Life is eventful and constantly evolving for 20-year-old rapper and recording artist Cam Meekins, and with fall upon us and winter approaching, he’s feeling particularly creative.
“During the summer, there are so many distractions, but during the fall, I feel so focused,” Meekins said. “I’m ready to work on anything, always. I love the energy.”
The multi-talented, positive-thinking recording artist is a double threat, not only writing his own raps and singing his own hooks, but also producing the majority of his instrumentation. Meekins has carefully — yet authentically — curated a personal and reflective piano-laden sound that he calls “organic.”
Despite his undeniable drive and musical ability, limiting his strengths to just hip-hop would be unfair. The Boston-bred rapper is a young entrepreneur in the making.
Sitting atop bar stools inside one of the several Starbucks that line Commonwealth Avenue, Meekins quickly responds to several important messages and emails before turning his full attention toward me, never losing focus during a 20-minute interview. He answers questions with an excitement that, while subdued, is certainly present, and he has good reason to feel enthusiastic.
With a debut album available on iTunes called Lamp City and a secondary project, Peace, dropping this Tuesday for free download through Datpiff.com and for purchase via Apple’s music store, Meekins is keeping things moving. He hopes once more to tap the brevity and inspiration conveyed in his Mixed Emotions tape, a free album that preceded Lamp City.

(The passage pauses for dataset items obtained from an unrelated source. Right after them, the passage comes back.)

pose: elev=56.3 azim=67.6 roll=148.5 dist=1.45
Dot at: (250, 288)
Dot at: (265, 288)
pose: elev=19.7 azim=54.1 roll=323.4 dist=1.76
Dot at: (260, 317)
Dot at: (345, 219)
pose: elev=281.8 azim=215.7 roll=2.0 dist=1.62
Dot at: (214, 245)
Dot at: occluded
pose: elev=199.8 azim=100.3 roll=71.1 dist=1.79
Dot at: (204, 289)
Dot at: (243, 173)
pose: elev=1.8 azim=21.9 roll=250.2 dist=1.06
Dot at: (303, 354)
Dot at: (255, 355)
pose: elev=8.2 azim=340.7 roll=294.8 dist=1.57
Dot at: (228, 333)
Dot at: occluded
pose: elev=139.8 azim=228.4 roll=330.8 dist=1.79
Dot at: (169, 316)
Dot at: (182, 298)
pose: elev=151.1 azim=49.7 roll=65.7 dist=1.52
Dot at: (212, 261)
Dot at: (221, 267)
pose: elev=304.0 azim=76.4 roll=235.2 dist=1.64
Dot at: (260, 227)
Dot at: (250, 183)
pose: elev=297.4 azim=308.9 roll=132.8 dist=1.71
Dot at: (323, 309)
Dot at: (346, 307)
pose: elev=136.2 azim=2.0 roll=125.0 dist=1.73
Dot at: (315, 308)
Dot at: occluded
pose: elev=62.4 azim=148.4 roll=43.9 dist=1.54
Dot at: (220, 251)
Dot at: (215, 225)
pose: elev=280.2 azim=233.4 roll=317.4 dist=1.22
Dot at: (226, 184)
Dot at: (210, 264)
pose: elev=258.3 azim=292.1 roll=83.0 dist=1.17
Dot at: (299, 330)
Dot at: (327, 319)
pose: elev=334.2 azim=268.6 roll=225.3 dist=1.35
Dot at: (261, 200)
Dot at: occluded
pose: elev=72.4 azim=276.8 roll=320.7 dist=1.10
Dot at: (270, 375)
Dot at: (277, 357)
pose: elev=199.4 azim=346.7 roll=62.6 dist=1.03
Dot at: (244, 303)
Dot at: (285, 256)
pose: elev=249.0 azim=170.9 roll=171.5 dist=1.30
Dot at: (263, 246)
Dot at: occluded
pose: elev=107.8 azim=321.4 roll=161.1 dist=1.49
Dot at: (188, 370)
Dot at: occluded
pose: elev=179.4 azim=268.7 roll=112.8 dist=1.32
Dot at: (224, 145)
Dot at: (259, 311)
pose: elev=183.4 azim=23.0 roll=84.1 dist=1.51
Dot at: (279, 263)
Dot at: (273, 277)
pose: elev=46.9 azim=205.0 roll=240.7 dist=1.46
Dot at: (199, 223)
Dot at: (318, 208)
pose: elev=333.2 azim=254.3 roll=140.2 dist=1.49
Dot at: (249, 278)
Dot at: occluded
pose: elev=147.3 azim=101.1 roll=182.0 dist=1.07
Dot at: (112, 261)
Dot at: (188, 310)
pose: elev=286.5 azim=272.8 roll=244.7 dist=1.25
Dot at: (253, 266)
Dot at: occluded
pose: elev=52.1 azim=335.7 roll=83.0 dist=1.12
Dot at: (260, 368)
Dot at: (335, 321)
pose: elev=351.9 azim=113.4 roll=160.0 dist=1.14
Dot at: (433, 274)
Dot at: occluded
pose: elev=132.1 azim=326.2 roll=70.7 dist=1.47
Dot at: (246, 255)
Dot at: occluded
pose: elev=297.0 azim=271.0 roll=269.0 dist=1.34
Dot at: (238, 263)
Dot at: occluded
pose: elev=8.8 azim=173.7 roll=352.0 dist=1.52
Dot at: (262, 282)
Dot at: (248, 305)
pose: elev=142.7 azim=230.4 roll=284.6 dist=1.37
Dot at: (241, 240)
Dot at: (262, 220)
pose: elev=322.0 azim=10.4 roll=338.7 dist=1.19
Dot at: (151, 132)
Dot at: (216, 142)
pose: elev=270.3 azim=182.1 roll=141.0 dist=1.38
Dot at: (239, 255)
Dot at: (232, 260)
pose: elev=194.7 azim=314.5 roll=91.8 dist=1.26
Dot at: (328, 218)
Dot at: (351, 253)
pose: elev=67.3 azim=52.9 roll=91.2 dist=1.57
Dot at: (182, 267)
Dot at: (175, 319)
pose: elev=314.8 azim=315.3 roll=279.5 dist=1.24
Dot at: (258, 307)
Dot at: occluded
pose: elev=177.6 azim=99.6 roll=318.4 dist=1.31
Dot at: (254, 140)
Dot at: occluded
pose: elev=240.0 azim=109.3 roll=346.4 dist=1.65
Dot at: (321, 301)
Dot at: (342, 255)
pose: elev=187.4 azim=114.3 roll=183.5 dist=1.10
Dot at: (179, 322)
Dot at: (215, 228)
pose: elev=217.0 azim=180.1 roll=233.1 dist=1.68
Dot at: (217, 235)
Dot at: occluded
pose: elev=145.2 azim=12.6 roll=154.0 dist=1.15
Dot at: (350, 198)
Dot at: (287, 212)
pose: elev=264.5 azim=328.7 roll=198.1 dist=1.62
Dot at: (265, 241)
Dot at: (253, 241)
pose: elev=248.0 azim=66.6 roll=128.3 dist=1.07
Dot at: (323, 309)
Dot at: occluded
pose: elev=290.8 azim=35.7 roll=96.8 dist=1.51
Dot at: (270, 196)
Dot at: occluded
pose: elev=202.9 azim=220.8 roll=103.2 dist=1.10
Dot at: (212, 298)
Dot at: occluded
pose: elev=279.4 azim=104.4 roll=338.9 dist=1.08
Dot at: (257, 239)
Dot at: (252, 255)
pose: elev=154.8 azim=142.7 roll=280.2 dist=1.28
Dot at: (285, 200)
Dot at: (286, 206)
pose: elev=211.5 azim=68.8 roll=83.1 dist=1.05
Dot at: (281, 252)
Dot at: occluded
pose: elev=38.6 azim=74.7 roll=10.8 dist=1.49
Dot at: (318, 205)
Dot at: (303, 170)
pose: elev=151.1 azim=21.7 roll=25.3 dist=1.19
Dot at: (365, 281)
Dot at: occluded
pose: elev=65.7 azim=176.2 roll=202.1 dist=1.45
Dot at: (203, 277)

“My music then was completely inspired by real events in my life,” Meekins said about Mixed Emotions. “I was like, ‘I don’t care about anything but conveying what is going on in my head and in my heart.’ That’s what I’m trying to recapture on Peace.”
Lamp City is a term Meekins and some friends conjured one night several years ago, and it has come to encompass an entire brand and record label in the making (as well as a beverage company in the works). Planning on bolstering talents with national potential without losing focus on artistic quality and honesty, Meekin’s goal is an admirable one.
“Of course, I want to make records that are hot, but I want artists to do it their way and see it come to fruition … As a lifestyle, doing everything organically and naturally is crucial for everything that I do,” Meekins said. “I admire the scene in Minnesota, with all that Rhymesayers [an indie label started by Atmosphere] has accomplished, and I think we can do the same in Boston.”
It is a time of transition for the local star who, in a few years time, just might ascend to the status of hometown hero. Meekins boasts one of the largest fan bases of any rapper rising in the city right now, and he has garnered some major recognition as of late.
This summer alone, Complex and XXL Magazine, two of hip-hop’s staple publications, highlighted his talents and role in Boston’s budding music scene. It was a major achievement for Meekins, perhaps the biggest yet of his young career.
But it was not always like this. Meekins, who took a psychology class at BU, recalled a time when his future was promising, much like it is today, but realising his dream was a transitional period that many college freshmen would find relatable when moving to a new school.
“Whether you’re going to school or going off to do some other work, you’re really on your own for the first time,” Meekins said. “I definitely struggled with that for awhile. I actually moved out to Los Angeles the September after I graduated high school, and I think that was good for me because I experienced the college transition in my own way. It was my own version of moving to a completely different area. I left my element, and I learned about the music industry.”
In retrospect, it appears to have been a good choice for Meekins, who passed on enrolling in Berklee College of Music to chase his dreams in rap.
Aside from viral music that reached teenagers across the country (Meekins’ video for “Rain” has more than 1.2 million views on YouTube), a key aspect of Meekins’ rise can be linked to touring.
Before this summer, he had performed at venues across New England and in New York City. Soon enough, a regional fan base began building with each new show.
To go along with his impressive media coverage over the last few months, Meekins has topped himself as a performer: He embarked on his first national tour as the lead opener for Schwayze.
“I don’t really know if you can picture what a situation like that is like until you go and do it,” he said. “I definitely had some expectations, but I never understood the physical taxation of doing a show every single night … You’re eating bad food and what not, but you’re running on so much adrenaline that you don’t even notice it.”
Following the release of Peace Sept. 24, Meekins’ will perform on Sept. 29 at Tommy Doyles, a venue located in Cambridge.
Here, he will join Alex Wiley, a special talent from Chicago who is close with Chance the Rapper, on the Boston stop of the “Club Wiley” tour.